François Tacquard : "On est conscient qu’il y a des riverains tout proche et la communauté de communes est prête à faire un talus pour diminuer le bruit et pour que les riverains n’aient pas vue sur l’usine.  Concernant la pollution, les procédés utilisés pour l'extraction des métaux sont mécaniques et non chimiques. La Dreal dit que c’est un procédé non dangereux, de son côté le cabinet d'expertise mulhousien Sterne affirme que les impacts de l’entreprise sont très faibles. En plus l’entreprise s’est engagée au niveau de la com-com à accepter un contrat précaire jusqu’à ce qu’on puisse vérifier, six mois après, qu'il n’y a pas d’impact ni sur l’air ni sur le bruit."

"Nous avons dit aux riverains que nous sommes d’accord pour engager un cabinet d’expertise, désigné par eux, pour vérifier qu’il n’y a pas de pollution. S’il y a pollution, on les fout dehors [les dirigeants de Cyclamen] mais il faut être franc : dans ces conditions je pense malheureusement que l’entreprise risque de ne pas rester et nous on va perdre une super PME et 100.000 euros par an de loyer. Je suis un peu triste."


Pourquoi le choix de Malmerspach ?

Maryline Gstalder : "L’argument de monsieur Antenen [Adrien Antenen, PDG de l'entreprise Cyclamen] ce serait l'attractivité du pôle rhénan et la proximité d’un port fluvial. On est à Malmerspach, le seul cours d’eau c’est la Thur, quant au port fluvial... Au fur et à mesure qu’on argumente, le dossier évolue au niveau de Cyclamen. Il y a de grosses contradictions et des incohérences dans le dossier de présentation de l’entreprise."
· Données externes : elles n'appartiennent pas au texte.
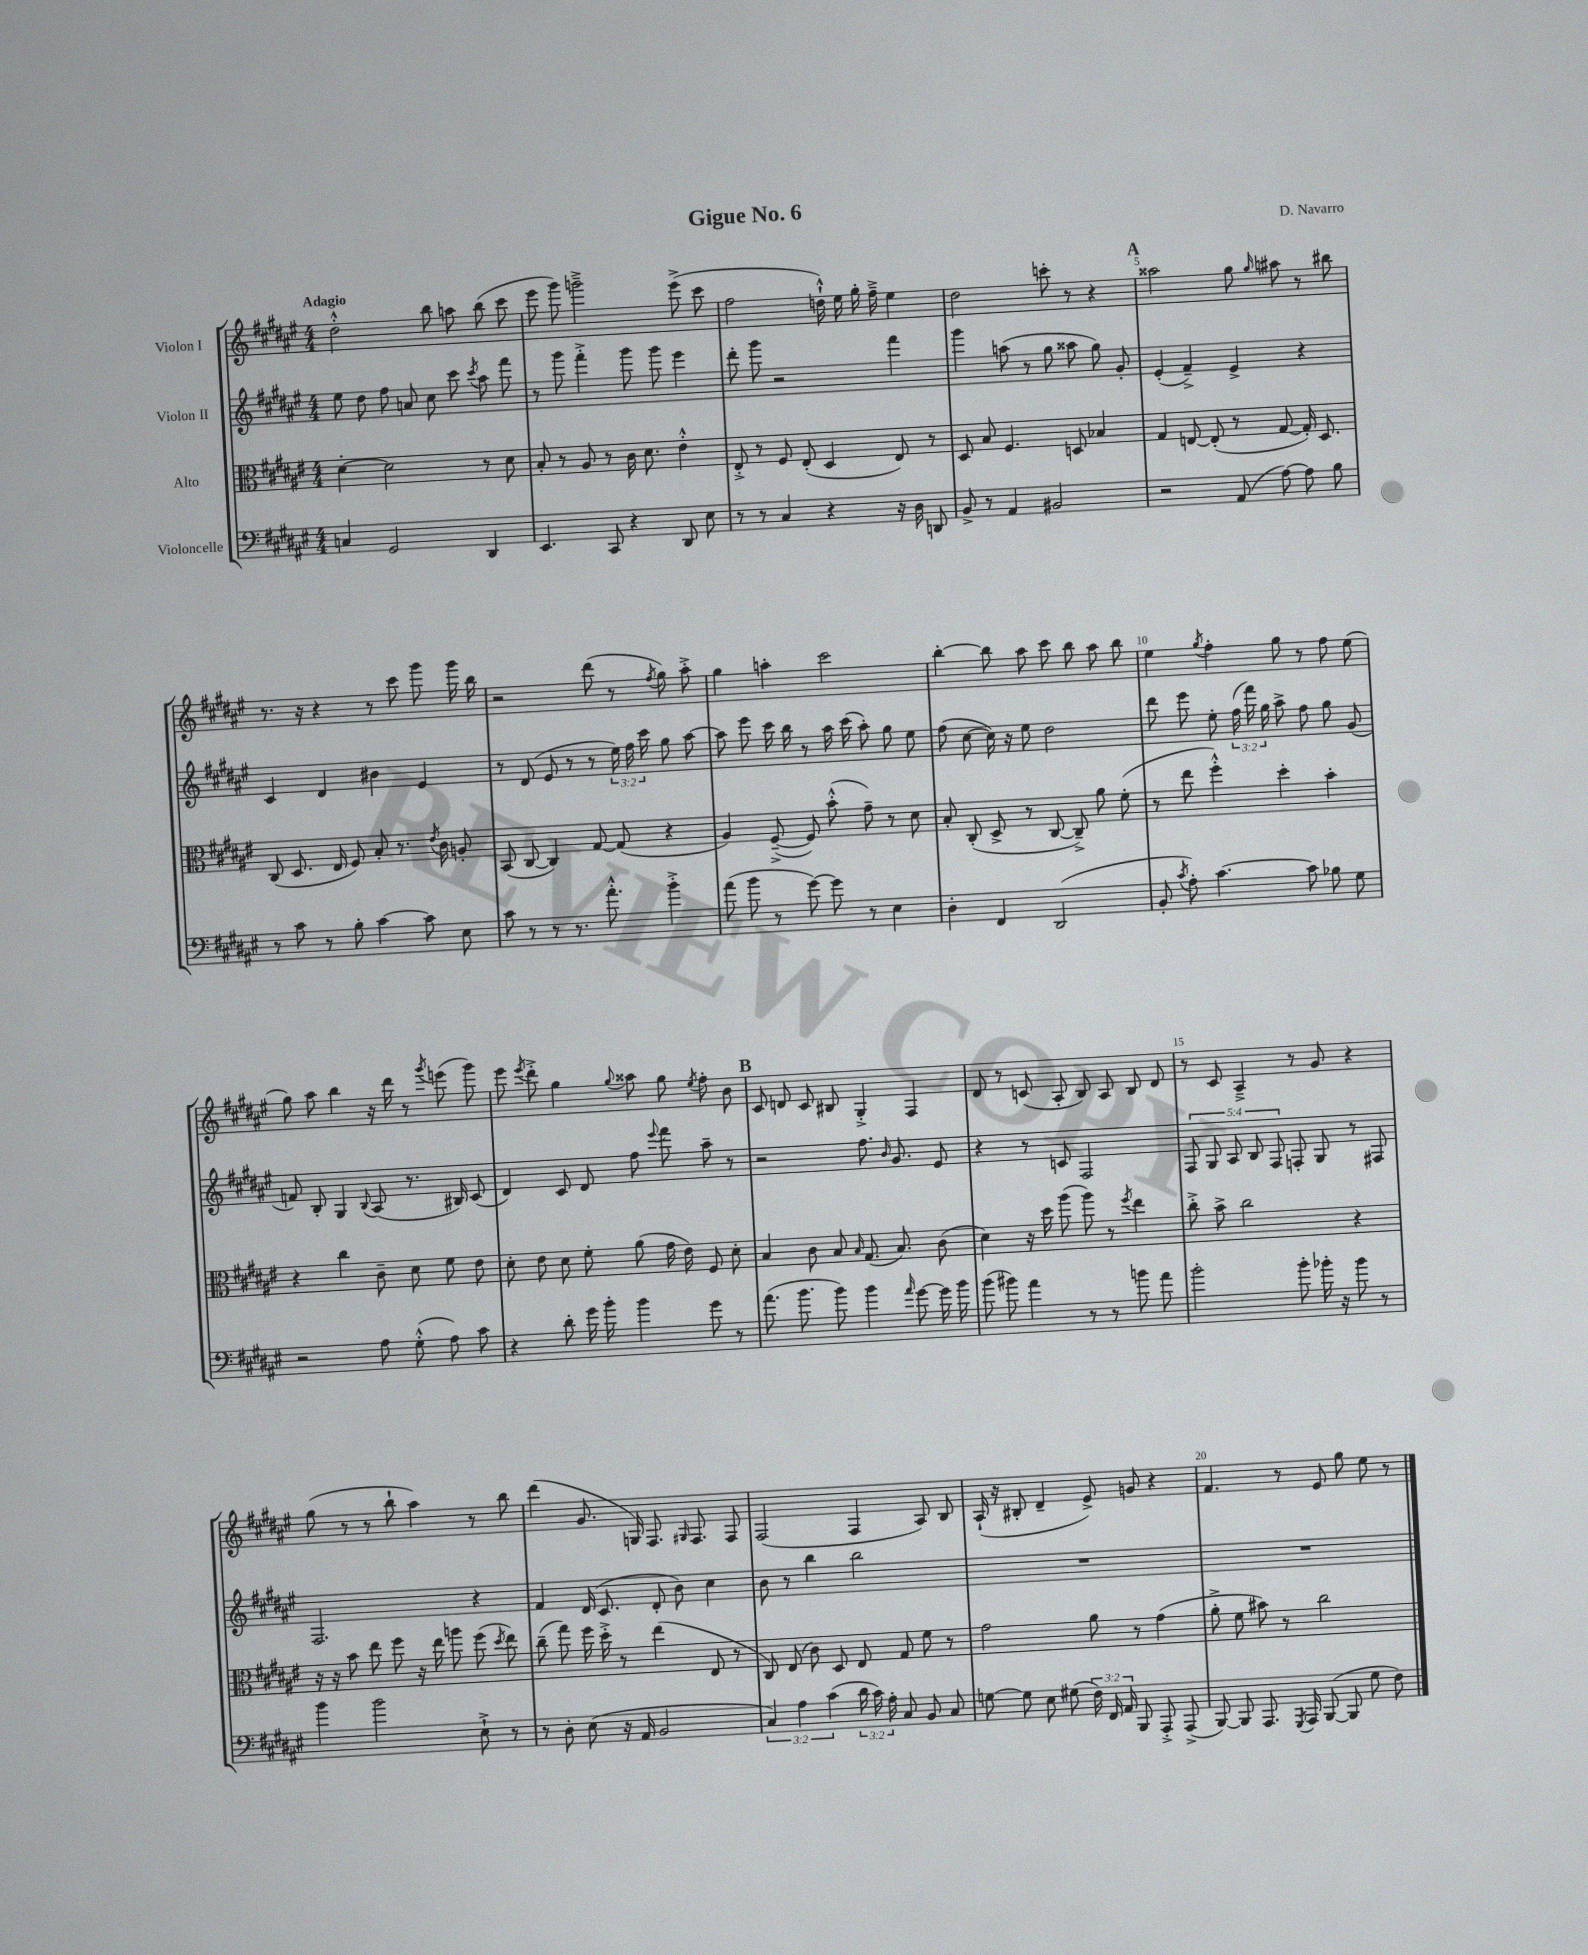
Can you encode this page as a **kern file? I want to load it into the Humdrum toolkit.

**kern	**kern	**kern	**kern
*part4	*part3	*part2	*part1
*staff4	*staff3	*staff2	*staff1
*I"Violoncelle	*I"Alto	*I"Violon II	*I"Violon I
*clefF4	*clefC3	*clefG2	*clefG2
*k[f#c#g#d#a#e#]	*k[f#c#g#d#a#e#]	*k[f#c#g#d#a#e#]	*k[f#c#g#d#a#e#]
*M4/4	*M4/4	*M4/4	*M4/4
=1	=1	=1	=1
!	!	!	!LO:TX:a:B:t=Adagio
4Cn/	[4d#'\	8ee#\	2dd#'^^\
.	.	8dd#\	.
2GG#/	2d#\]	8ff#\	.
.	.	8an/	.
.	.	8cc#\	8bb\
.	.	8ccc#\	8aan\
.	.	8qccc#/	.
4DD#/	8r	8aa#\	(8bb\
.	8d#\	8fff#\	8ccc#\
=2	=2	=2	=2
4.EE#/	8B'/	8r	8eee#\
.	8r	8ggg#\	8ggg#\)
.	8A#/	4fff#'^\	2gggn~^\
8CC#/	8r	.	.
4r	16c#\	8ggg#\	.
.	8.d#\	.	.
.	.	8ggg#\	.
8DD#/	4e#'^^\	4eee#\	(8eee#^\
8E#\	.	.	8ccc#\
=3	=3	=3	=3
8r	8E#'^/	8ddd#'\	2ff#\
8r	8r	8ggg#\	.
4C#/	8F#/	2r	.
.	(8E#'/	.	.
4r	4D#/	.	16ddn`^^\)
.	.	.	16ee#\
.	.	.	16gg#'\
.	.	.	16ff#~^\
16r	8E#/)	4fff#\	4ee#\
16D#\	.	.	.
8DDn/	8r	.	.
=4	=4	=4	=4
8BB^/	8D#/	4ggg#\	2dd#\
8r	8B/	.	.
4AA#/	4.F#/	(8aan\	.
.	.	8r	.
2BB#X/	.	8gg#\	8cccn'\
.	8Dn/	8aa##X\	8r
.	4B-X/	8gg#\)	4r
.	.	8g#'/	.
!!LO:REH:place=s1:t=A
=5	=5	=5	=5
2r	4G#/	(4e#'/	2aa##X\
.	[8En/	4f#~^/)	.
.	(8E'/]	.	.
(8AA#/	8r	4e#^/	8gg#\
.	.	.	16qqgg#/
[8A#\)	[8G#/	.	8aa#X\
8A#\]	16G#'/])	4r	8r
.	8.D#/	.	.
8B\	.	.	8bb#X\
!!LO:LB:g=z
=6	=6	=6	=6
8r	(8C#/	4c#/	8.r
8c#\	8.D#/	.	.
.	.	.	16r
8r	.	4d#/	4r
.	16E#/	.	.
8B'\	8F#/)	.	.
[4c#\	8B'/	4b#X\	8r
.	8.r	.	8ccc#\
8c#\]	.	4e#/	8ggg#\
.	8qe#/	.	.
.	16c#\	.	.
8E#\	8An'/	.	16ggg#\
.	.	.	16bb\
=7	=7	=7	=7
8c#\	(8BB/	8r	2r
8r	[8C#/	(8d#/	.
8r	4C#/])	8e#/	.
8.r	.	8r	.
.	[8G#/	8r	(8ddd#\
8.a#'^^\	.	.	.
.	(8G#/]	24ee#\)	8r
.	.	24ff#\	.
.	.	24ccc#\	.
.	.	.	8qff#/
4b'^\	4r	8gg#\	8gg#\)
.	.	[8aa#\	8aa#'^\
=8	=8	=8	=8
(8a#\	4A#/)	8aa#\]	4gg#\
8b\	.	8eee#\	.
8r	([8F#~^/	16ccc#\	4aan'\
.	.	16bb\	.
[8g#\)	8F#/])	8r	.
8g#\]	(8b'^^\	16aa#\	2ccc#\
.	.	(16ccc#\	.
8r	8g#~\)	8aa#'\)	.
4E#\	8r	8gg#\	.
.	8d#\	8ee#\	.
=9	=9	=9	=9
4D#'\	8B'/	(8ff#\	[4bb'\
.	(8C#'/	[8cc#\	.
4FF#/	8D#^/	16cc#\])	8bb\]
.	.	16r	.
.	8r	8ee#\	8aa#\
(2DD#/	[8C#/	2dd#\	8ccc#\
.	8C#~^/])	.	8bb\
.	8a#\	.	8aa#\
.	(8f#'\	.	8bb\
=10	=10	=10	=10
8BB'/	8r	8ddd#\	4ee#\
8qc#/	.	.	.
8A#'\)	8ee#\	8eee#\	.
.	.	.	8qgg#/
[4.c#\	4ff#'^^\)	8ee#'\	4ff#'\
.	.	(24ff#\	.
.	.	24fff#\)	.
.	.	24gg#\	.
.	4dd#'\	8aa#^\	8gg#\
8c#\]	.	8ff#\	8r
8B-X\	4b'\	8gg#\	8ff#\
8G#\	.	(8g#/	(8ee#\
!!LO:LB:g=z
=11	=11	=11	=11
2r	4r	8fn/)	8gg#\)
.	.	8B'/	8aa#\
.	4cc#\	4G#/	4bb\
.	.	8qqB/	.
8A#\	8c#~\	(8A#/	16r
.	.	.	16ddd#\
(8G#'^^\	8d#\	8.r	8r
.	.	.	8qggg#/
8A#\)	8f#\	.	(8eeen\
.	.	16B#X/)	.
8c#\	8e#\	(8c#/	8ggg#\)
=12	=12	=12	=12
4r	8d#'\	4d#/)	8eee#\
.	.	.	8qeee#/
.	8e#\	.	8ddd#'^\
8d#'\	8d#\	8c#/	4gg#\
16g#\	8f#'\	8d#/	.
16b'\	.	.	.
.	.	.	8qqgg#/
4b\	(8a#\	8ff#\	8aa##X\
.	.	8qqeee#/	.
.	16g#\	8fff#\	8gg#\
.	16e#\)	.	.
.	.	.	8qee#/
8g#\	8F#/	8aa#~\	8ff#'\
8r	8d#'\	8r	8b\
!!LO:REH:place=s1:t=B
=13	=13	=13	=13
(8.a#\	4B/	2r	8c#/
.	.	.	8dn/
8.b\	.	.	.
.	8c#\	.	8c#/
8b\)	8B/	.	8B#X/
.	16qqB/	.	.
4b\	(8.G#/	8.ff#\	4G#'^/
.	.	16qqb/	.
.	8.B/)	8.g#/	.
16qqa#/	.	.	.
[8g#\	.	.	4F#/
16g#\]	(8c#\	8e#/	.
16b\	.	.	.
=14	=14	=14	=14
(8b\	4d#\)	4r	8d#/
8b#X\)	.	.	8r
4a#\	16r	8r	(8cn/
.	16dd#\	.	.
.	(8aa#\	8cn/	8A#'/
8r	8aa#\)	2F#/	8B/)
8r	8r	.	8A#/
.	8qff#/	.	.
8bn\	4ee#\	.	8B/
8a#\	.	.	8d#/
=15	=15	=15	=15
2b'\	8cc#'^\	10F#/	8r
.	.	10G#/	.
.	8b^\	.	8c#/
.	.	10A#/	.
.	2cc#\	.	4A#~^/
.	.	10B/	.
.	.	10F#/	.
8b'\	.	8Fn'/	8r
16b-X'\	.	8G#/	8g#/
16r	.	.	.
8b-\	4r	8r	4r
8r	.	8F#X/	.
!!LO:LB:g=z
=16	=16	=16	=16
4b\	16r	2.F#/	(8gg#\
.	16r	.	.
.	8b\	.	8r
2b\	8ee#\	.	8r
.	8ff#\	.	8bb`\
.	16r	.	4aa#\)
.	16ee#\	.	.
.	8aan\	.	.
8E#`^\	(8ff#\	4r	8r
.	8qdd#/	.	.
8r	8ee#\)	.	8bb\
=17	=17	=17	=17
8r	(8cc#~\	4f#/	(4ddd#\
8D#'\	8gg#\)	.	.
(8E#\	16ff#\	(16d#/	8.g#/
.	16dd#'^\	8.c#/	.
16r	8r	.	.
16AA#/	.	.	16Gn/)
2BB/	(4ee#\	8d#'/	8.F#/
.	.	8b\)	.
.	.	.	16qqG#X/
.	.	.	8.F#/
.	8E#/	4cc#\	.
.	8r	.	8F#/
=18	=18	=18	=18
6C#/)	8C#/)	8b\	(2F#/
.	(8E#/	8r	.
6A#\	.	.	.
.	8c#\)	4bb\	.
(6c#\	.	.	.
.	8D#/	.	.
24d#\	8E#/	2bb\	4F#/
24c#\)	.	.	.
24A#'\	.	.	.
8C#/	8G#/	.	.
8BB/	8f#\	.	8A#/)
8C#/	8r	.	8B/
=19	=19	=19	=19
[8Gn\	2g#\	1r	(16A#`/
.	.	.	16r
8G\]	.	.	8B#X'/
8E#\	.	.	4d#~/
(8G#X\	.	.	.
24F#\)	8a#\	.	8e#^/)
24FF#/	.	.	.
24AA#/	.	.	.
8BBB/	8r	.	8gn/
8AAA#'^/	(4g#\	.	4r
(8AAA#^/	.	.	.
=20	=20	=20	=20
[8BBB/)	8a#'^\	1r	4.f#/
8BBB/]	8f#\	.	.
8.AAA#/	8b#X\)	.	.
.	8r	.	8r
8qGGG#/	.	.	.
16AAA#/	.	.	.
([8BBB/	2cc#\	.	8e#/
8BBB/]	.	.	8gg#\
8G#\	.	.	8ee#\
8F#\)	.	.	8r
==	==	==	==
*-	*-	*-	*-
François Tacquard : "Le site est voué à l’industrie depuis 1840, l’usine existait avant les riverains. La vallée de Saint-Amarin a subi beaucoup de crises industrielles et nous avons hérité de beaucoup de friches. La com-com, que je préside, les achète les unes à la suite des autres pour éviter de laisser s’installer les ruines. On transforme ces friches, en beaux parcs paysagers avec jardins, habitat et entreprises. C’est le projet du parc de Malsmarpach, à l’exemple de celui de Wesserling. Ici doit s'installer Cyclamen où il y a déjà une douzaine de PME. On est accueillant, on a de beaux bâtiments et on adapte le projet à la demande l’entreprise, projet dont l’installation sera financée par la région Grand Est".
 
Les habitations se sont construites dans les années 70, bien après les usines de la zone industrielle / © Bernard Stemmer, France 3 Alsace
Les habitations se sont construites dans les années 70, bien après les usines de la zone industrielle / © Bernard Stemmer, France 3 Alsace
 

Pour François Tacquard le fond de l'affaire réside dans la façon dont a circulé l'information. "Une masse d'informations fausses, peut-être volontairement fausses, ont provoqué cet émoi. Internet permet tous les amalgames". Ce que confirme Andrien Antenen, le PDG de Cyclamen : "la majorité des rumeurs qui circulent n’ont pour but que de faire peur au voisinage et je dois dire que moi-même si j’avais lu ces rumeurs, j’aurais eu peur. Donc maintenant, il s’agit de mettre sur la table les vraies données et de tirer les conclusions sur les solutions techniques, notamment sur le bruit et les poussières."

L'entreprise, dont les machines sont prêtes à tourner et qui n'attendent que l'arrêté préfectoral pour le faire, devrait embaucher une quinzaine de personnes.